The next steps include analyzing the properties of the forward–backward Laplacian in detail and applying these methods to complex time-evolving graphs such as social networks in order to identify, for example, groups of users sharing similar behavioral patterns. Finding large-scale clusters in complex networks is often challenging and might necessitate fine-tuning and optimizing the proposed approach. Furthermore, it would also require efficient, reliable, and ideally easily parallelizable implementations of the algorithms. Another open question is how the chosen lag time \( \tau \) affects the detected coherent sets.

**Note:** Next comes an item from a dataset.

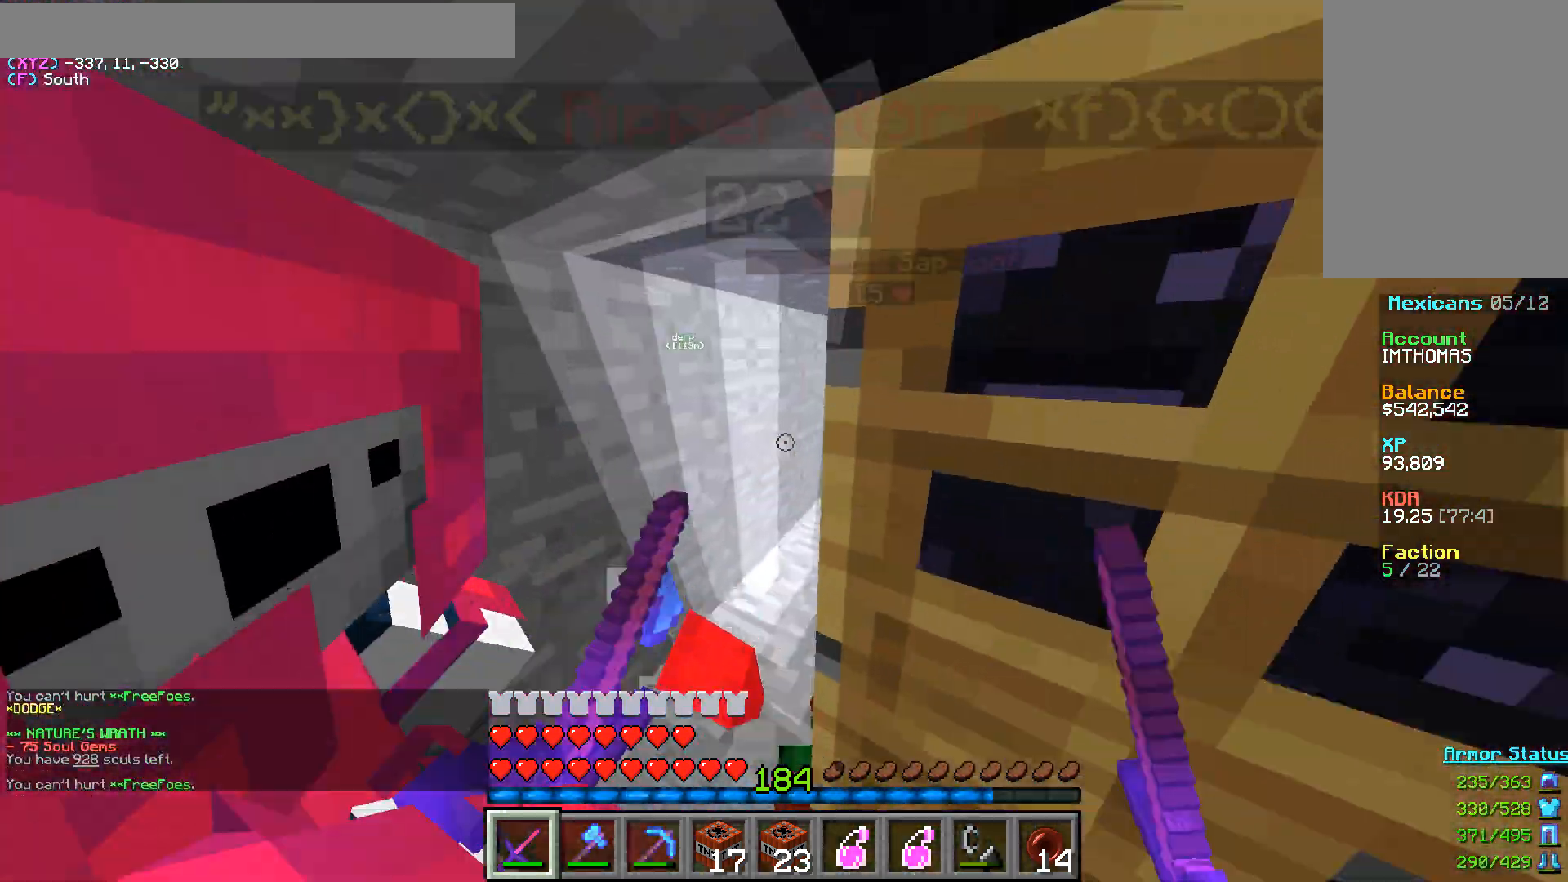
{"keys": [], "mouse": ["left"], "events": [[50, "d", "up"], [183, "w", "up"]]}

The current (data-driven) spectral clustering method for time-evolving graphs takes only the start and end points of the trajectories into account. If the dynamics are smooth, this is often sufficient. More complex problems might benefit from multi-view CCA (Shawe-Taylor and Cristianini 2004), which would take multiple time steps into account. Alternatively, the time-averaging approach using forward–backward diffusion matrices proposed in Banisch and Koltai (2017) to construct space–time diffusion maps could be applied in our setting as well. These topics will be the subject of future research.